EXERCISE PROMPT: Output all of the entries exactly as they are given.

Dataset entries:
● ● ● ● ●

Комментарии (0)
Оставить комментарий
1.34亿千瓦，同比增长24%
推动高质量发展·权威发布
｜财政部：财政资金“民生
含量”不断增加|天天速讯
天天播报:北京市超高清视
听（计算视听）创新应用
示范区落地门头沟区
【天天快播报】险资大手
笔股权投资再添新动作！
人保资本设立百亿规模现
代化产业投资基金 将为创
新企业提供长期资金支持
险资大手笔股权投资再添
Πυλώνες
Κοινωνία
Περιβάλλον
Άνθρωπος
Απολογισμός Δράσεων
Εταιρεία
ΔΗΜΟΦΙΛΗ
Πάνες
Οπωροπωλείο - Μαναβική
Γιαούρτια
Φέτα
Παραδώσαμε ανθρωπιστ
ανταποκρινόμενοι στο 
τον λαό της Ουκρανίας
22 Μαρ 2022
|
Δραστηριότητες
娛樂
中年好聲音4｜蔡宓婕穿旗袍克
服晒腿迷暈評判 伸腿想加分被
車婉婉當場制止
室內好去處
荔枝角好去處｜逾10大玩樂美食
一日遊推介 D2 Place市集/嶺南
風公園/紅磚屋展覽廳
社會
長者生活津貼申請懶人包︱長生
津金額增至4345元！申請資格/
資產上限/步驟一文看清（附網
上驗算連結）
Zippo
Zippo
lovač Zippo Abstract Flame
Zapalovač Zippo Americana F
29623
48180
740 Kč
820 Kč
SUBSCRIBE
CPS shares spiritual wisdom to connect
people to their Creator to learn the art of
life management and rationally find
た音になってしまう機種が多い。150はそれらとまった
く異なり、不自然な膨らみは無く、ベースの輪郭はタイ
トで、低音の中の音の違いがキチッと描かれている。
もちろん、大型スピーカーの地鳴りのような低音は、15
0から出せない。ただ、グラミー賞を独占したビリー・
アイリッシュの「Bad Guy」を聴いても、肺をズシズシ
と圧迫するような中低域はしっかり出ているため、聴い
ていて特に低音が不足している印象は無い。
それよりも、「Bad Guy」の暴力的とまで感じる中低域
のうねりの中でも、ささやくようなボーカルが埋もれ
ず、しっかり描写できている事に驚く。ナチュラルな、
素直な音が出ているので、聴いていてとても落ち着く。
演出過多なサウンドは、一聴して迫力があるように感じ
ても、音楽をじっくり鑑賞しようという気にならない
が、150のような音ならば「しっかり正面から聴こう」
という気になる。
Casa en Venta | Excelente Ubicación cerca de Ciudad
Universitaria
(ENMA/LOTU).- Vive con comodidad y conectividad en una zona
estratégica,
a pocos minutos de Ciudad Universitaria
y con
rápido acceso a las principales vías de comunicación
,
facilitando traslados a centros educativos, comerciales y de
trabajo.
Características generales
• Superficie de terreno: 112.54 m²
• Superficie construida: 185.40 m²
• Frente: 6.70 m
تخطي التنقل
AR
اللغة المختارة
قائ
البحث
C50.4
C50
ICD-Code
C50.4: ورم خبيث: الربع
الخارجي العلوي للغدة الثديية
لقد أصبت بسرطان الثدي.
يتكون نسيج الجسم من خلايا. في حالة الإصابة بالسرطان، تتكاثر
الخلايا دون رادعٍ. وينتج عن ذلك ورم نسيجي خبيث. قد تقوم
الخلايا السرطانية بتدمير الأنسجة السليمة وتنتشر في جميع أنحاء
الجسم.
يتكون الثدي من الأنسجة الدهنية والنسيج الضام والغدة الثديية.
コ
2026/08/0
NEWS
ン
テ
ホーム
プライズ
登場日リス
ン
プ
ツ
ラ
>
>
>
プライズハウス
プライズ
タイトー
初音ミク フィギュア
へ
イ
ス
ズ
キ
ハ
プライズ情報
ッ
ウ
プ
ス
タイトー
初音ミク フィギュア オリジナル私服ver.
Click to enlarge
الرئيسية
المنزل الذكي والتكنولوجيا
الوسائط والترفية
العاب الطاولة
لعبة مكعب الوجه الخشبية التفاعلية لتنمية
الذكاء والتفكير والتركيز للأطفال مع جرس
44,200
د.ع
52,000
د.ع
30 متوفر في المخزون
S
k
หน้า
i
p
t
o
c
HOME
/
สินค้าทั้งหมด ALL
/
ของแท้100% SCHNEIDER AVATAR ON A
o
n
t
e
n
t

● ● ● ● ●

EXERCISE RESULT:
Комментарии (0)
Оставить комментарий
1.34亿千瓦，同比增长24%
推动高质量发展·权威发布
｜财政部：财政资金“民生
含量”不断增加|天天速讯
天天播报:北京市超高清视
听（计算视听）创新应用
示范区落地门头沟区
【天天快播报】险资大手
笔股权投资再添新动作！
人保资本设立百亿规模现
代化产业投资基金 将为创
新企业提供长期资金支持
险资大手笔股权投资再添
Πυλώνες
Κοινωνία
Περιβάλλον
Άνθρωπος
Απολογισμός Δράσεων
Εταιρεία
ΔΗΜΟΦΙΛΗ
Πάνες
Οπωροπωλείο - Μαναβική
Γιαούρτια
Φέτα
Παραδώσαμε ανθρωπιστ
ανταποκρινόμενοι στο 
τον λαό της Ουκρανίας
22 Μαρ 2022
|
Δραστηριότητες
娛樂
中年好聲音4｜蔡宓婕穿旗袍克
服晒腿迷暈評判 伸腿想加分被
車婉婉當場制止
室內好去處
荔枝角好去處｜逾10大玩樂美食
一日遊推介 D2 Place市集/嶺南
風公園/紅磚屋展覽廳
社會
長者生活津貼申請懶人包︱長生
津金額增至4345元！申請資格/
資產上限/步驟一文看清（附網
上驗算連結）
Zippo
Zippo
lovač Zippo Abstract Flame
Zapalovač Zippo Americana F
29623
48180
740 Kč
820 Kč
SUBSCRIBE
CPS shares spiritual wisdom to connect
people to their Creator to learn the art of
life management and rationally find
た音になってしまう機種が多い。150はそれらとまった
く異なり、不自然な膨らみは無く、ベースの輪郭はタイ
トで、低音の中の音の違いがキチッと描かれている。
もちろん、大型スピーカーの地鳴りのような低音は、15
0から出せない。ただ、グラミー賞を独占したビリー・
アイリッシュの「Bad Guy」を聴いても、肺をズシズシ
と圧迫するような中低域はしっかり出ているため、聴い
ていて特に低音が不足している印象は無い。
それよりも、「Bad Guy」の暴力的とまで感じる中低域
のうねりの中でも、ささやくようなボーカルが埋もれ
ず、しっかり描写できている事に驚く。ナチュラルな、
素直な音が出ているので、聴いていてとても落ち着く。
演出過多なサウンドは、一聴して迫力があるように感じ
ても、音楽をじっくり鑑賞しようという気にならない
が、150のような音ならば「しっかり正面から聴こう」
という気になる。
Casa en Venta | Excelente Ubicación cerca de Ciudad
Universitaria
(ENMA/LOTU).- Vive con comodidad y conectividad en una zona
estratégica,
a pocos minutos de Ciudad Universitaria
y con
rápido acceso a las principales vías de comunicación
,
facilitando traslados a centros educativos, comerciales y de
trabajo.
Características generales
• Superficie de terreno: 112.54 m²
• Superficie construida: 185.40 m²
• Frente: 6.70 m
تخطي التنقل
AR
اللغة المختارة
قائ
البحث
C50.4
C50
ICD-Code
C50.4: ورم خبيث: الربع
الخارجي العلوي للغدة الثديية
لقد أصبت بسرطان الثدي.
يتكون نسيج الجسم من خلايا. في حالة الإصابة بالسرطان، تتكاثر
الخلايا دون رادعٍ. وينتج عن ذلك ورم نسيجي خبيث. قد تقوم
الخلايا السرطانية بتدمير الأنسجة السليمة وتنتشر في جميع أنحاء
الجسم.
يتكون الثدي من الأنسجة الدهنية والنسيج الضام والغدة الثديية.
コ
2026/08/0
NEWS
ン
テ
ホーム
プライズ
登場日リス
ン
プ
ツ
ラ
>
>
>
プライズハウス
プライズ
タイトー
初音ミク フィギュア
へ
イ
ス
ズ
キ
ハ
プライズ情報
ッ
ウ
プ
ス
タイトー
初音ミク フィギュア オリジナル私服ver.
Click to enlarge
الرئيسية
المنزل الذكي والتكنولوجيا
الوسائط والترفية
العاب الطاولة
لعبة مكعب الوجه الخشبية التفاعلية لتنمية
الذكاء والتفكير والتركيز للأطفال مع جرس
44,200
د.ع
52,000
د.ع
30 متوفر في المخزون
S
k
หน้า
i
p
t
o
c
HOME
/
สินค้าทั้งหมด ALL
/
ของแท้100% SCHNEIDER AVATAR ON A
o
n
t
e
n
t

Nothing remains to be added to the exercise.